begin

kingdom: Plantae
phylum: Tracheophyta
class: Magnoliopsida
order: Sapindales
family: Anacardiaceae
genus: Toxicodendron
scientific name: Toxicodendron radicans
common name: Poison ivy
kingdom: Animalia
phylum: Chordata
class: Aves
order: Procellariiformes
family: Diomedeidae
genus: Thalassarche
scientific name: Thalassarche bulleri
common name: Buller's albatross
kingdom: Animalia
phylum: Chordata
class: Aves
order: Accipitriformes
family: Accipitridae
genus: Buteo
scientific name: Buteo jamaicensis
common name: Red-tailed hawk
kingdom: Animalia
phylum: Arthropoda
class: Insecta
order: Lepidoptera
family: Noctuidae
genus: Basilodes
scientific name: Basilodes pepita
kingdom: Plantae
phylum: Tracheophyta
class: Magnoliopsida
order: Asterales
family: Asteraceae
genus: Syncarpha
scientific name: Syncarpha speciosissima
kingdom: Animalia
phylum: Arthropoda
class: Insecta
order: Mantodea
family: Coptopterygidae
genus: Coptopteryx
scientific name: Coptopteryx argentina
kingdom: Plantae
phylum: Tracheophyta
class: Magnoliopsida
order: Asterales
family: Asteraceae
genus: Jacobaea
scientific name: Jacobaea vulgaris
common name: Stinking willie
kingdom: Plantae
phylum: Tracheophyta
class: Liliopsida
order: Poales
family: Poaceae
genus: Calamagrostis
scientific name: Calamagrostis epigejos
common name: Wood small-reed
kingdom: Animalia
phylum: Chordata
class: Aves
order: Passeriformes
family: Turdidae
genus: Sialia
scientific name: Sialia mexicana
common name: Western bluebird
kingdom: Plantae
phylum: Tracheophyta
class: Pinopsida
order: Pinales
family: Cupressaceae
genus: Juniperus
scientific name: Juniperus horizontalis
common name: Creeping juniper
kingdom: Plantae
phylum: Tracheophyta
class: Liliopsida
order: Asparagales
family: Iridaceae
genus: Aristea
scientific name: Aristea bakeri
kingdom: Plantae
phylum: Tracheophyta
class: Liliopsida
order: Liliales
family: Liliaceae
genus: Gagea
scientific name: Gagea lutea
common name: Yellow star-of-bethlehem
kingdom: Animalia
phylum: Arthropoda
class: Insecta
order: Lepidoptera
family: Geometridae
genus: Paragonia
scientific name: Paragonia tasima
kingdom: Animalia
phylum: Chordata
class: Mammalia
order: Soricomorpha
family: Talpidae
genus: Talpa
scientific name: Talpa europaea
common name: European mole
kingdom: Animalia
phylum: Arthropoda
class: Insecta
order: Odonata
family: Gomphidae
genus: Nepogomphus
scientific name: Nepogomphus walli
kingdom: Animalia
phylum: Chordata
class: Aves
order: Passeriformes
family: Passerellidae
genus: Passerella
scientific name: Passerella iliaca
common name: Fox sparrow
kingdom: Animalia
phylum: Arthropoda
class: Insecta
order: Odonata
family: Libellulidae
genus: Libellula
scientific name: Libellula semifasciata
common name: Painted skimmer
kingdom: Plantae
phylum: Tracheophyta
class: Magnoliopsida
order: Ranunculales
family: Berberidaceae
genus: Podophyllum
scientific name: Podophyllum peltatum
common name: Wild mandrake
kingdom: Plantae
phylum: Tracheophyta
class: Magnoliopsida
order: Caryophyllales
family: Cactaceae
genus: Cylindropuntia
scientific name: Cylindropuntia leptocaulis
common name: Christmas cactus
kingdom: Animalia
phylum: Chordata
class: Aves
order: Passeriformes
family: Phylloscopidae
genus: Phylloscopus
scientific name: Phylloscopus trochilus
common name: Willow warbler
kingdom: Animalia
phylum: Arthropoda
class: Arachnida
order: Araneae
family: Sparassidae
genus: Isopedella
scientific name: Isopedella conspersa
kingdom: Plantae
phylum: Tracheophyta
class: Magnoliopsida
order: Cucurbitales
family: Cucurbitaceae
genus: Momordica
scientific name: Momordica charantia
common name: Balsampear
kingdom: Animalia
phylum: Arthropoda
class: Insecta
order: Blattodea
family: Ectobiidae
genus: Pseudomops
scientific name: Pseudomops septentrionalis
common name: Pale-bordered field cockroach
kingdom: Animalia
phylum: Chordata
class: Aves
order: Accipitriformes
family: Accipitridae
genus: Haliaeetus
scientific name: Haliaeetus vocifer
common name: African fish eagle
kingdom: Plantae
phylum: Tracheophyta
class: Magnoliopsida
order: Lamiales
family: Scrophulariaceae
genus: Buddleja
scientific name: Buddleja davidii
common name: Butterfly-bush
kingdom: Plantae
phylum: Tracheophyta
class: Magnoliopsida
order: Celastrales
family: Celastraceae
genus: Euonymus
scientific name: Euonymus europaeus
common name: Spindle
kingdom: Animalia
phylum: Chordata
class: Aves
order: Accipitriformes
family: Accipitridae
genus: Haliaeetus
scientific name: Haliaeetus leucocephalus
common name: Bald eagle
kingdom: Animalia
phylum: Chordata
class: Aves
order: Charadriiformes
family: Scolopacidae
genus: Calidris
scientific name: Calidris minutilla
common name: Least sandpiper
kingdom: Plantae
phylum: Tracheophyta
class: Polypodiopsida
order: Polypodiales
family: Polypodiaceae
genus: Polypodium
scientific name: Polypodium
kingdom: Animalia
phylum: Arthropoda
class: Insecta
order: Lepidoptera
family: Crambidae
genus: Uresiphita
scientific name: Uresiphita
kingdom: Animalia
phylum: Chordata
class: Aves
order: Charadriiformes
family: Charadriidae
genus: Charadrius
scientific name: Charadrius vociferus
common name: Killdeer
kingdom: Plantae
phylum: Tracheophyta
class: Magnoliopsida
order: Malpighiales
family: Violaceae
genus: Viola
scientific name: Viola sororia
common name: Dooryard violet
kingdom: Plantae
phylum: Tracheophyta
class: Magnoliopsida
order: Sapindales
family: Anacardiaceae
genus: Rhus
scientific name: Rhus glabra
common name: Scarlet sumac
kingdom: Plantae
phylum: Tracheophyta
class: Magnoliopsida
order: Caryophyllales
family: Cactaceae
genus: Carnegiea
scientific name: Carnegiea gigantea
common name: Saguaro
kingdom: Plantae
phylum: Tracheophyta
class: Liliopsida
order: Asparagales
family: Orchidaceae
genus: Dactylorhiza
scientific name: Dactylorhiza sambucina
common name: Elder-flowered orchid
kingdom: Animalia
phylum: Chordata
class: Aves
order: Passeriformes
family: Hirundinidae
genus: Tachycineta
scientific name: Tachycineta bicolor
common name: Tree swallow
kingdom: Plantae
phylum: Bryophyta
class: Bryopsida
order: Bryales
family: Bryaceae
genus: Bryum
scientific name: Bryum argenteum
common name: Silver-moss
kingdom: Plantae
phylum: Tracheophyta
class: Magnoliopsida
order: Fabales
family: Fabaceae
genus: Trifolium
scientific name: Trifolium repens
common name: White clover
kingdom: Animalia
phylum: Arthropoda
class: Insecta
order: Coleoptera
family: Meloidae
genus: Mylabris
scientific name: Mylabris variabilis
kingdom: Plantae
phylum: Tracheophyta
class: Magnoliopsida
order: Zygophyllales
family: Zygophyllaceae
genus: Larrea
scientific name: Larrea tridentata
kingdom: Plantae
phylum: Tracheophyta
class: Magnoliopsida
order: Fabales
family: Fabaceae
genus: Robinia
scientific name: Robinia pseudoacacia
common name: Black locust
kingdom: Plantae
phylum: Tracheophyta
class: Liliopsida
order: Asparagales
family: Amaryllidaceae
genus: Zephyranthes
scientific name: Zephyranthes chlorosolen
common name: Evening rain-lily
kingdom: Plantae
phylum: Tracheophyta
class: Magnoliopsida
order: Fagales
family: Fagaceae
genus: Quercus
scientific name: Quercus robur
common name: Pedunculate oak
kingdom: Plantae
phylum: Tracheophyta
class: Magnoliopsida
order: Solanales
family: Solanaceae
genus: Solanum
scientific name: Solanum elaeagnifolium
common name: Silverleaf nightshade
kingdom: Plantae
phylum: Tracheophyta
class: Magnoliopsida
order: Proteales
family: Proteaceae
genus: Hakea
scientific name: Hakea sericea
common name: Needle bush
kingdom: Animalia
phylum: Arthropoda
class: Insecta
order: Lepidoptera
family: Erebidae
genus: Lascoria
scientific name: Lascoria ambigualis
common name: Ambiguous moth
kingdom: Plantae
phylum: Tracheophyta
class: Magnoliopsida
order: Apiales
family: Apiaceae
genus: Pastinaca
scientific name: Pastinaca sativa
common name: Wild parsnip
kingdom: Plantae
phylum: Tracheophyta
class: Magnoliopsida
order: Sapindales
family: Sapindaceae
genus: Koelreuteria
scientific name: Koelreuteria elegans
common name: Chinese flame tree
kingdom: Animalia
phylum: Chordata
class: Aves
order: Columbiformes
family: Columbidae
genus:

end

* **YOUR TASK**: Extract, unchanged, the lines of the items starting with the line that contains "order: Solanales" and going on through the final line of the items, with both of those lines included.

* **REPLY TO THE EXERCISE**:
order: Solanales
family: Solanaceae
genus: Solanum
scientific name: Solanum elaeagnifolium
common name: Silverleaf nightshade
kingdom: Plantae
phylum: Tracheophyta
class: Magnoliopsida
order: Proteales
family: Proteaceae
genus: Hakea
scientific name: Hakea sericea
common name: Needle bush
kingdom: Animalia
phylum: Arthropoda
class: Insecta
order: Lepidoptera
family: Erebidae
genus: Lascoria
scientific name: Lascoria ambigualis
common name: Ambiguous moth
kingdom: Plantae
phylum: Tracheophyta
class: Magnoliopsida
order: Apiales
family: Apiaceae
genus: Pastinaca
scientific name: Pastinaca sativa
common name: Wild parsnip
kingdom: Plantae
phylum: Tracheophyta
class: Magnoliopsida
order: Sapindales
family: Sapindaceae
genus: Koelreuteria
scientific name: Koelreuteria elegans
common name: Chinese flame tree
kingdom: Animalia
phylum: Chordata
class: Aves
order: Columbiformes
family: Columbidae
genus:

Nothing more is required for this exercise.